Obviously you are using a modified Raspberrypi OS. But you should aware that RaspiOS does not use classic Debian ifupdown with configuration in /etc/network/interfaces. Instead it uses dhcpcd with configuration in /etc/dhcpcd.conf.

You show that you have two interfaces eth0 (192.168.1.202/24) and wlan0 (192.168.1.229/24) connected to the same network 192.168.1.0/24. This is not a usual configuration. It is mainly used for redundant network lines to get a failsafe connection but to work properly it needs additional setup with bonding as shown at Howto migrate from networking to systemd-networkd with dynamic failover.

About the routing: the default route with the lowest metric will be first used. So the eth0 connection is used but it seems not work. You show that you only want to use the wlan0 connection. So a very simple solution to your problem is to just unplug the ethernet cable on the port to interface eth0.

If you want to only use the wired connection I can't say much about it because I know nothing about your network setup. But there is a hint that may help. With ip a you found for:

eth0:
    inet 192.168.1.202/24 brd 192.168.1.255 scope global eth0
wlan0:
    inet 192.168.1.229/24 brd 192.168.1.255 scope global dynamic wlan0

The dynamic flag on wlan0 indicates that the interface gets its configuration from a DHCP server. This isn't the case for eth0. It seems eth0 is configured with a local setting maybe statically. Either you reconfigure it to also use a DHCP server or define a default gateway in its local (static?) setup.

5
  • Thanks for your detailed reply @Ingo.
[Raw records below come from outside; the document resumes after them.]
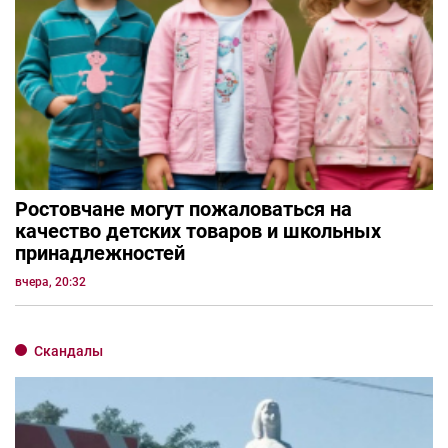
Ростовчане могут пожаловаться на
качество детских товаров и школьных
принадлежностей
вчера, 20:32
Скандалы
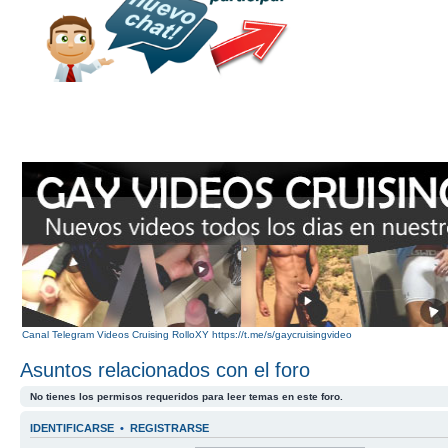
Canal Telegram Videos Cruising RolloXY https://t.me/s/gaycruisingvideo
Asuntos relacionados con el foro
No tienes los permisos requeridos para leer temas en este foro.
IDENTIFICARSE
•
REGISTRARSE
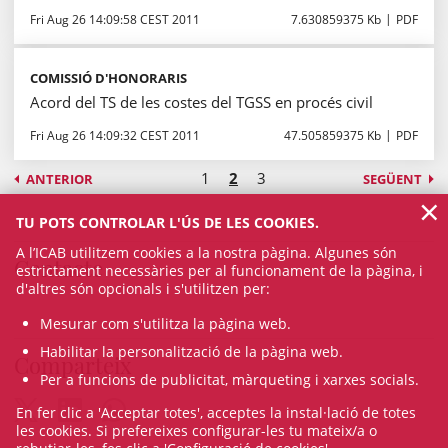
Fri Aug 26 14:09:58 CEST 2011
7.630859375 Kb
PDF
COMISSIÓ D'HONORARIS
Acord del TS de les costes del TGSS en procés civil
Fri Aug 26 14:09:32 CEST 2011
47.505859375 Kb
PDF
1
2
3
ANTERIOR
SEGÜENT
×
TU POTS CONTROLAR L'ÚS DE LES COOKIES.
A l’ICAB utilitzem cookies a la nostra pàgina. Algunes són
Contacte
estrictament necessàries per al funcionament de la pàgina, i
d'altres són opcionals i s'utilitzen per:
Mesurar com s'utilitza la pàgina web.
Habilitar la personalització de la pàgina web.
Comparteix
Per a funcions de publicitat, màrqueting i xarxes socials.
En fer clic a 'Acceptar totes', acceptes la instal·lació de totes
les cookies. Si prefereixes configurar-les tu mateix/a o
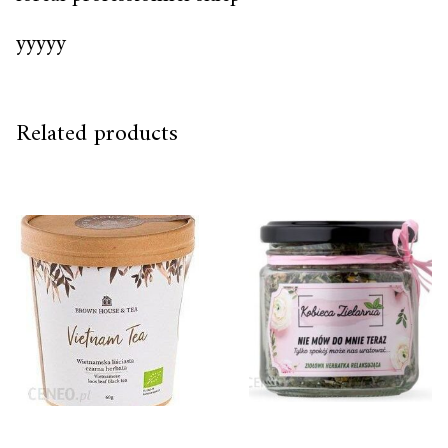
yyyyy
Related products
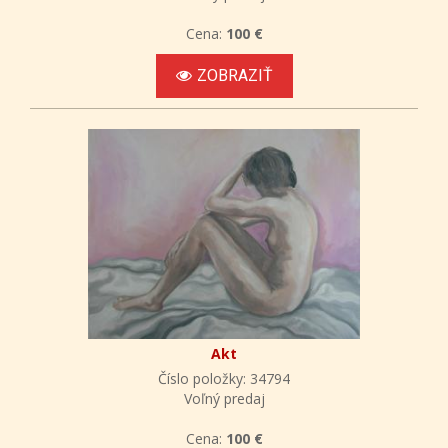
Cena:
100 €
ZOBRAZIŤ
Akt
Číslo položky: 34794
Voľný predaj
Cena:
100 €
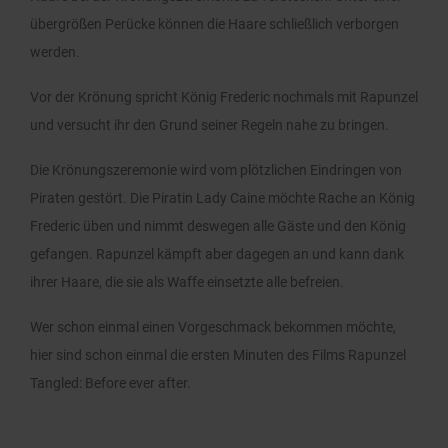
übergrößen Perücke können die Haare schließlich verborgen
werden.
Vor der Krönung spricht König Frederic nochmals mit Rapunzel
und versucht ihr den Grund seiner Regeln nahe zu bringen.
Die Krönungszeremonie wird vom plötzlichen Eindringen von
Piraten gestört. Die Piratin Lady Caine möchte Rache an König
Frederic üben und nimmt deswegen alle Gäste und den König
gefangen. Rapunzel kämpft aber dagegen an und kann dank
ihrer Haare, die sie als Waffe einsetzte alle befreien.
Wer schon einmal einen Vorgeschmack bekommen möchte,
hier sind schon einmal die ersten Minuten des Films Rapunzel
Tangled: Before ever after.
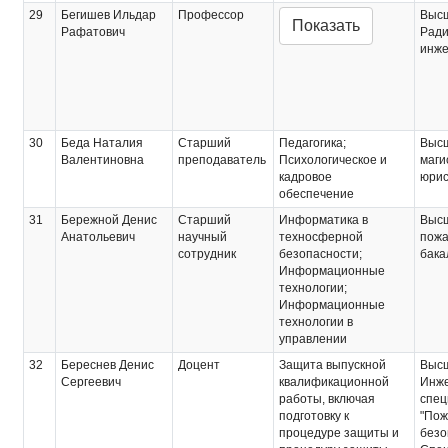
29
Бегишев Ильдар
Профессор
Выс
Показать
Рафатович
Ради
инже
30
Беда Наталия
Старший
Педагогика;
Выс
Валентиновна
преподаватель
Психологическое и
маги
кадровое
юрис
обеспечение
31
Бережной Денис
Старший
Информатика в
Выс
Анатольевич
научный
техносферной
пожа
сотрудник
безопасности;
бака
Информационные
технологии;
Информационные
технологии в
управлении
32
Береснев Денис
Доцент
Защита выпускной
Выс
Сергеевич
квалификационной
Инже
работы, включая
спец
подготовку к
"Пож
процедуре защиты и
безо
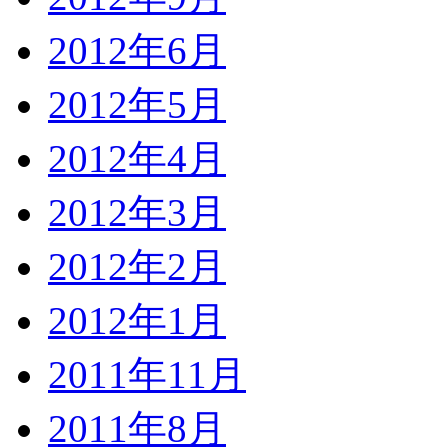
2012年6月
2012年5月
2012年4月
2012年3月
2012年2月
2012年1月
2011年11月
2011年8月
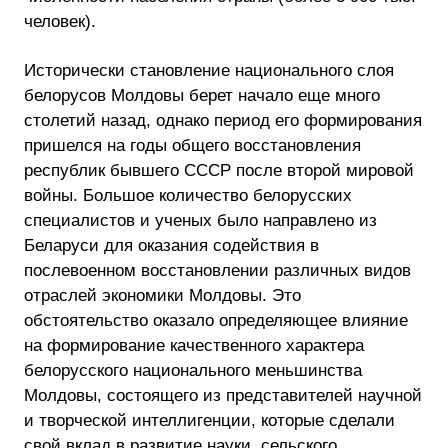
человек).
Исторически становление национального слоя
белорусов Молдовы берет начало еще много
столетий назад, однако период его формирования
пришелся на годы общего восстановления
республик бывшего СССР после второй мировой
войны. Большое количество белорусских
специалистов и ученых было направлено из
Беларуси для оказания содействия в
послевоенном восстановлении различных видов
отраслей экономики Молдовы. Это
обстоятельство оказало определяющее влияние
на формирование качественного характера
белорусского национального меньшинства
Молдовы, состоящего из представителей научной
и творческой интеллигенции, которые сделали
свой вклад в развитие науки, сельского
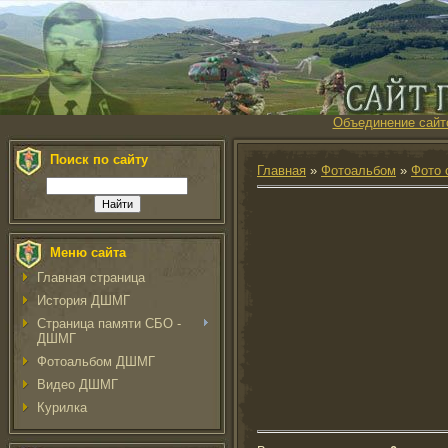
Объединение сайт
Поиск по сайту
Главная
»
Фотоальбом
»
Фото 
Меню сайта
Главная страница
История ДШМГ
Страница памяти СБО -
ДШМГ
Фотоальбом ДШМГ
Видео ДШМГ
Курилка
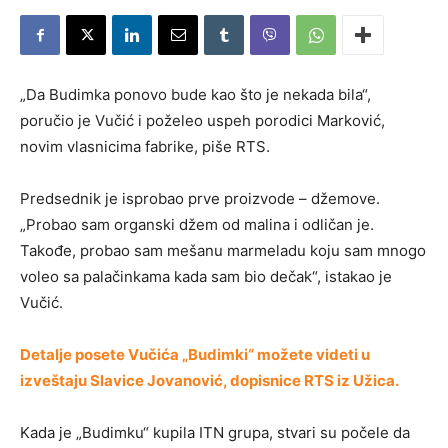
„Da Budimka ponovo bude kao što je nekada bila“,
poručio je Vučić i poželeo uspeh porodici Marković,
novim vlasnicima fabrike, piše RTS.
Predsednik je isprobao prve proizvode – džemove.
„Probao sam organski džem od malina i odličan je.
Takođe, probao sam mešanu marmeladu koju sam mnogo
voleo sa palačinkama kada sam bio dečak“, istakao je
Vučić.
Detalje posete Vučića „Budimki“ možete videti u
izveštaju Slavice Jovanović, dopisnice RTS iz Užica.
Kada je „Budimku“ kupila ITN grupa, stvari su počele da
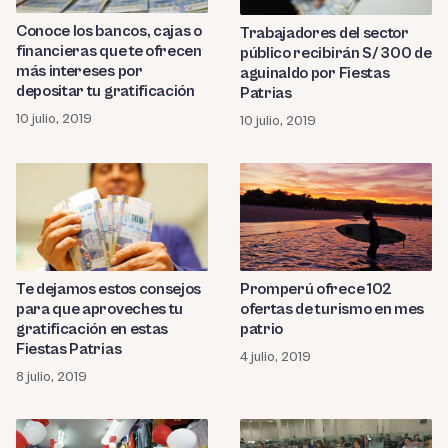
Conoce los bancos, cajas o
Trabajadores del sector
financieras que te ofrecen
público recibirán S/ 300 de
más intereses por
aguinaldo por Fiestas
depositar tu gratificación
Patrias
10 julio, 2019
10 julio, 2019
Te dejamos estos consejos
Promperú ofrece 102
para que aproveches tu
ofertas de turismo en mes
gratificación en estas
patrio
Fiestas Patrias
4 julio, 2019
8 julio, 2019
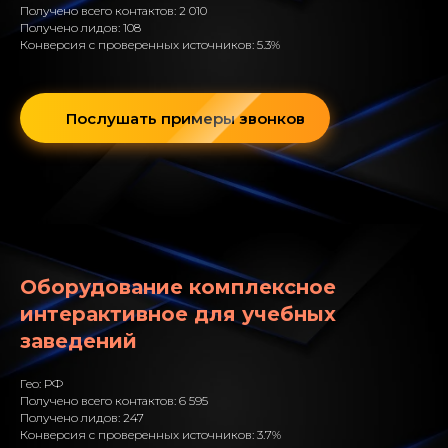
Получено всего контактов: 2 010
Получено лидов: 108
Конверсия с проверенных источников: 5.3%
Послушать примеры звонков
Оборудование комплексное
интерактивное для учебных
заведений
Гео: РФ
Получено всего контактов: 6 595
Получено лидов: 247
Конверсия с проверенных источников: 3.7%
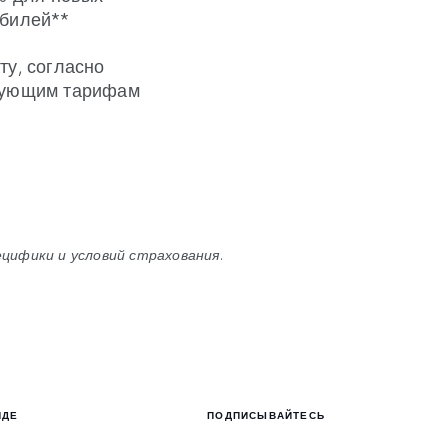
билей**
ту, согласно
вующим тарифам
цифики и условий страхования.
НДЕ
ПОДПИСЫВАЙТЕСЬ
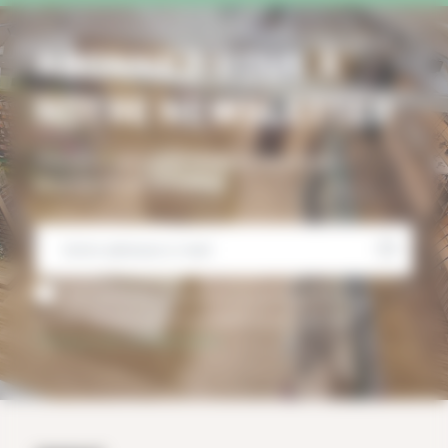
ABONNEZ-VOUS À
NOTRE NEWSLETTER
Inscrivez-vous pour recevoir toutes nos
promotions et actualités
J’accepte de recevoir la newsletter d’Ardent
Pêche. Désinscription possible à tout moment.
Politique de confidentialité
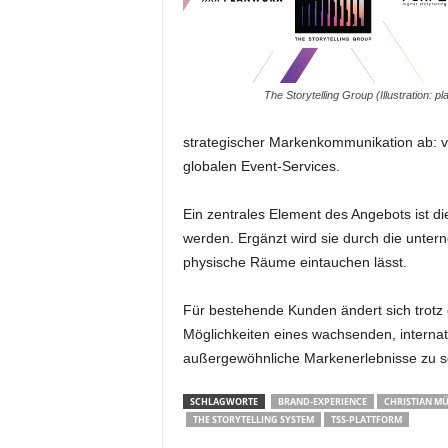
m
u
n
i
The Storytelling Group (Illustration: p
k
a
strategischer Markenkommunikation ab: v
t
i
globalen Event-Services.
o
n
Ein zentrales Element des Angebots ist di
|
werden. Ergänzt wird sie durch die untern
L
physische Räume eintauchen lässt.
i
v
Für bestehende Kunden ändert sich trotz 
e
-
Möglichkeiten eines wachsenden, internat
M
außergewöhnliche Markenerlebnisse zu sc
a
r
SCHLAGWORTE
BRAND-EXPERIENCE
CHRISTIAN M
k
THE STORYTELLING SYSTEM
TSS-PLATTFORM
e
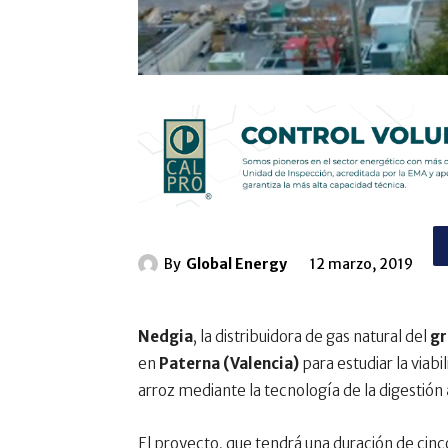
By
Global Energy
12 marzo, 2019
Nedgia
, la distribuidora de gas natural del
gr
en
Paterna (Valencia)
para estudiar la viabi
arroz mediante la tecnología de la digestión
El proyecto, que tendrá una duración de cinc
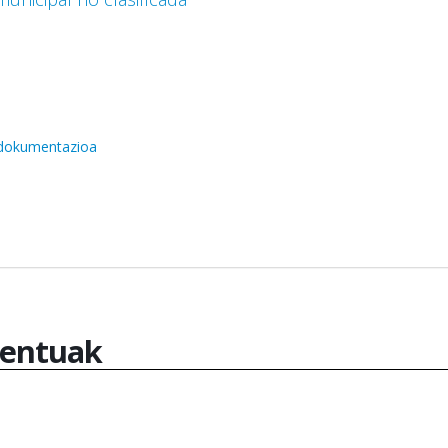
 dokumentazioa
entuak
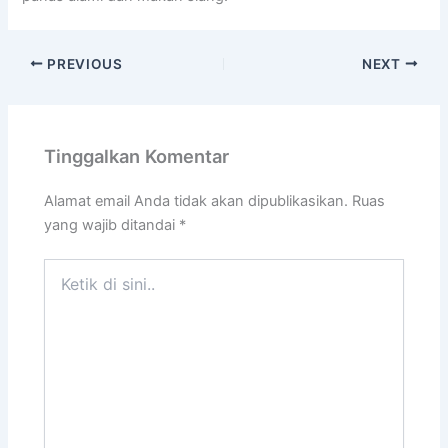
PREVIOUS
NEXT
Tinggalkan Komentar
Alamat email Anda tidak akan dipublikasikan.
Ruas
yang wajib ditandai
*
Ketik
di
sini..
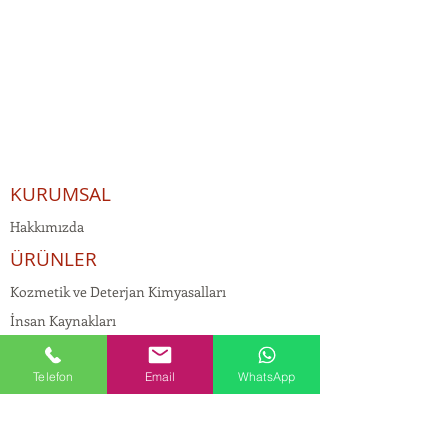
KURUMSAL
Hakkımızda
ÜRÜNLER
Kozmetik ve Deterjan Kimyasalları
İnsan Kaynakları
Kişisel Verilerin Korunması
Telefon
Email
WhatsApp
Kalite Politikamız
Tekstil Kimyasalları
Yapı Kimyasalları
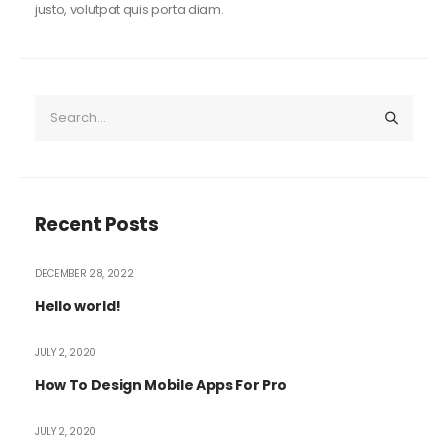
justo, volutpat quis porta diam.
Recent Posts
DECEMBER 28, 2022
Hello world!
JULY 2, 2020
How To Design Mobile Apps For Pro
JULY 2, 2020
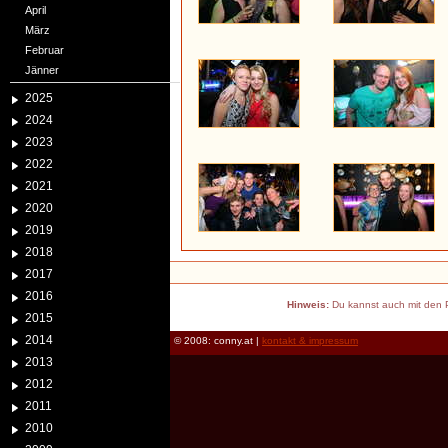
April
März
Februar
Jänner
2025
2024
2023
2022
2021
2020
2019
2018
2017
2016
Hinweis:
Du kannst auch mit den P
2015
2014
© 2008: conny.at |
kontakt & impressum
2013
2012
2011
2010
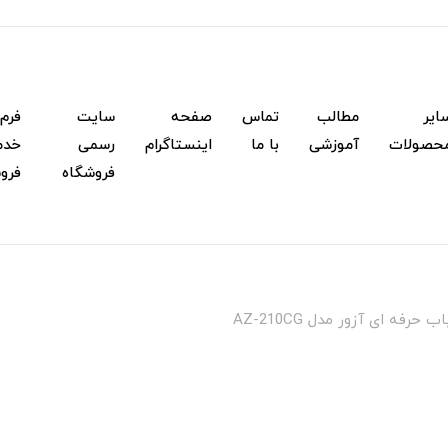
ایر
مطالب
تماس
صفحه
سایت
فرم
حصولات
آموزشی
با ما
اینستاگرام
رسمی
خدم
فروشگاه
فرو
 حرفه ای آزور مدل AZ-210CG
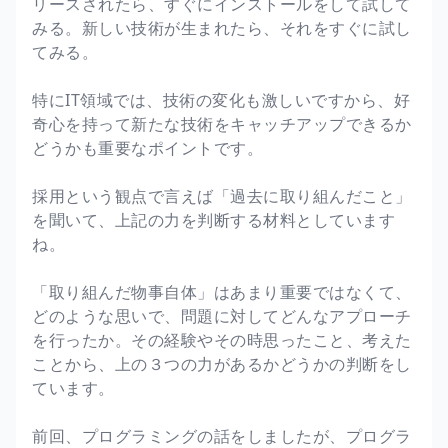
リースされたら、すぐにインストールをして試して
みる。新しい技術が生まれたら、それをすぐに試し
てみる。
特にIT領域では、技術の変化も激しいですから、好
奇心を持って新たな技術をキャッチアップできるか
どうかも重要なポイントです。
採用という観点で言えば「過去に取り組んだこと」
を聞いて、上記の力を判断する材料としています
ね。
「取り組んだ物事自体」はあまり重要ではなくて、
どのような思いで、問題に対してどんなアプローチ
を行ったか。その経験やその時思ったこと、考えた
ことから、上の３つの力があるかどうかの判断をし
ています。
前回、プログラミングの話をしましたが、プログラ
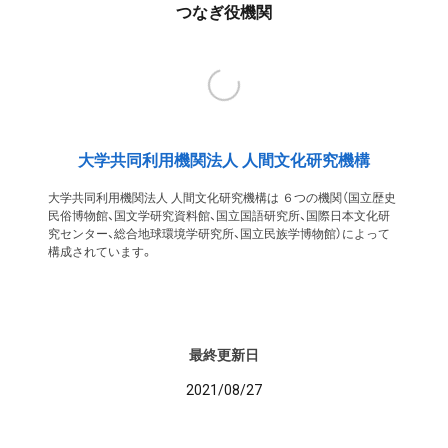
つなぎ役機関
大学共同利用機関法人 人間文化研究機構
大学共同利用機関法人 人間文化研究機構は ６つの機関（国立歴史
民俗博物館、国文学研究資料館、国立国語研究所、国際日本文化研
究センター、総合地球環境学研究所、国立民族学博物館）によって
構成されています。
最終更新日
2021/08/27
I admit I installed this myself, and changed the default networking configuration to more closely match my many years experience with linux systems, but I can't now find the steps. I will maybe reload on a different RPi device. As far as wanting the wlan configuration, that is not the case. That configuration has the correct gateway and eth does not. THAT is the problem I need to solve. I would MUCH prefer to work only with ethernet. I may do the bridge you suggested (which just looks like more overhead to me) or deconfigure wifi when working.
    – Dennis
    Jun 30 at 19:32
  • I know there is no magic. How can I identify what the configured networking solution is (NetworkManager, ...), and follow down a path assured that I know what I'm dealing with? I don't follow all the details behind the changes that are introduced with each new release, and (OK, call me old, but...) the ones that have worked for me for years are the ones I try to stick with. Default networking solutions change, SYSVINIT <-> SystemD changes... systemctl versus service ... all these things just muddy the waters for someone just trying to keep systems running but up to date.
    – Dennis
    Jun 30 at 19:39
  • @Dennis You want to use only the wired connection? Why it doesn't work? What's the problem? I would disable the WiFi connection and look what's going wrong with the wired connection.
    – Ingo
    Jun 30 at 20:35
  • I will disable wifi and report back tomorrow. Why it doesnt work…. wasn’t that my question? ;) As mentioned originally, the route is completely wrong on the eth0 network, pointing to a default gateway that does not exist and has never been.
    – Dennis
    Jul 3 at 3:10
  • @Dennis I have updated the answer at the end.